5. My mother taught me MORE LOGIC. "If you fall out of that swing and
6. My mother taught me FORESIGHT. "Make sure you wear clean underwear,
7. My mother taught me IRONY. "Keep crying, and I'll give you something
8. My mother taught me about the science of OSMOSIS. "Shut your mouth
9. My mother taught me about CONTORTIONISM. "Will you look at that dirt
10. My mother taught me about STAMINA"You'll sit there until all that
11. My mother taught me about WEATHER. "This room of yours looks as if
12. My mother taught me about HYPOCRISY. "If I told you once, I've told
13. My mother taught me the CIRCLE OF LIFE. "I brought you into this
14. My mother taught me about BEHAVIOR MODIFICATION. "Stop acting like
15. My mother taught me about ENVY. " There are millions of less
16 My mother taught me about ANTICIPATION. "Just wait until we get
17. My mother taught me about RECEIVING. "You are going to get it when
18. My mother taught me MEDICAL SCIENCE. "If you don't stop crossing
19. My mother taught me ESP. "Put your sweater on; don't you think I
20. My mother taught me HUMOR. "When that lawn mower cuts off your
21. My mother taught me HOW TO BECOME AN ADULT. "If you don't eat your
22. My mother taught me GENETICS. "You're just like your father."

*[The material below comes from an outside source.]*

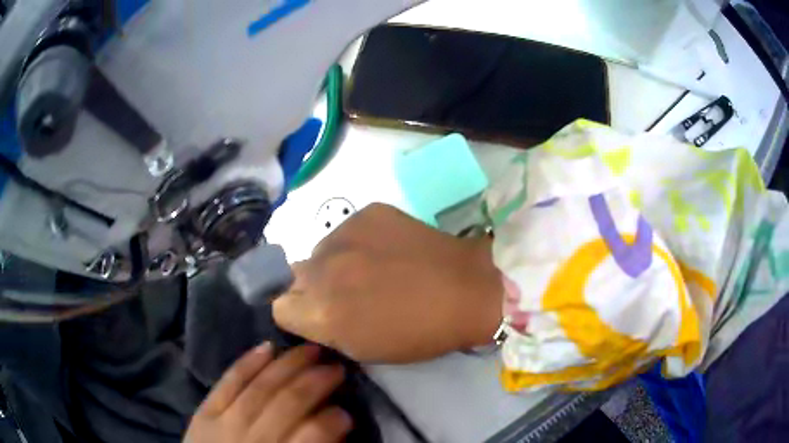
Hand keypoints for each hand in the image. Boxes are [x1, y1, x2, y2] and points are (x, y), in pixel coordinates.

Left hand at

23. My mother taught me about my ROOTS. "Shut that door behind you. Do
24. My mother taught me WISDOM. "When you get to be my age, you'll
And my favorite: 67. My mother taught me about JUSTICE. "One day you'll
PUT THIS ON YOUR PROFILE IF YOURE AGAINST JUDGEMENT
Bold the ones that fit you
I LIKE SCHOOL so I MUST be a loser (well college anyway, high school sucks)
I LIKE TO READ so I MUST have no life.
I have a BUNCH OF GIRLS who are FRIENDS, so I MUST be a player.
I'm NOT LIKE EVERYONE ELSE, so I MUST be a loser.
I'm DEFENSIVE, so I MUST be over controlling and a bitch.
I'm INTELLIGENT so I MUST be weak.
I am AMERICAN so I MUST be obese, loud-mouthed and arrogant.
I'm Disabled, so I MUST be on Welfare.
I AM FRIENDS WITH A CUTTER, so I MUST be a CUTTER too.
I'm not the most POPULAR person in school, so I MUST be a loser.
I like GAMES, ANIME, and COMICS, so I MUST be childish.
I SPOT GRAMMATICAL ERRORS, so I MUST be a pedantic bastard.
I got to RENNASIANCE FARES, so i MUST talk weird, be a loser, and not be up with the times.
I DON'T LIKE to talk about my personal life, so i MUST be having problems.
I don't like the SUN, so I MUST be a albino.
I draw ANIME so I MUST be a freak (mostly coloring linearts, it takes me forever to draw something decent)
I like FIRE, so I MUST be an arsonist.
I PROCRASTINATE so I MUST never get any work done.
I'm a SHIPPER, so i must hate on all other pairings out there.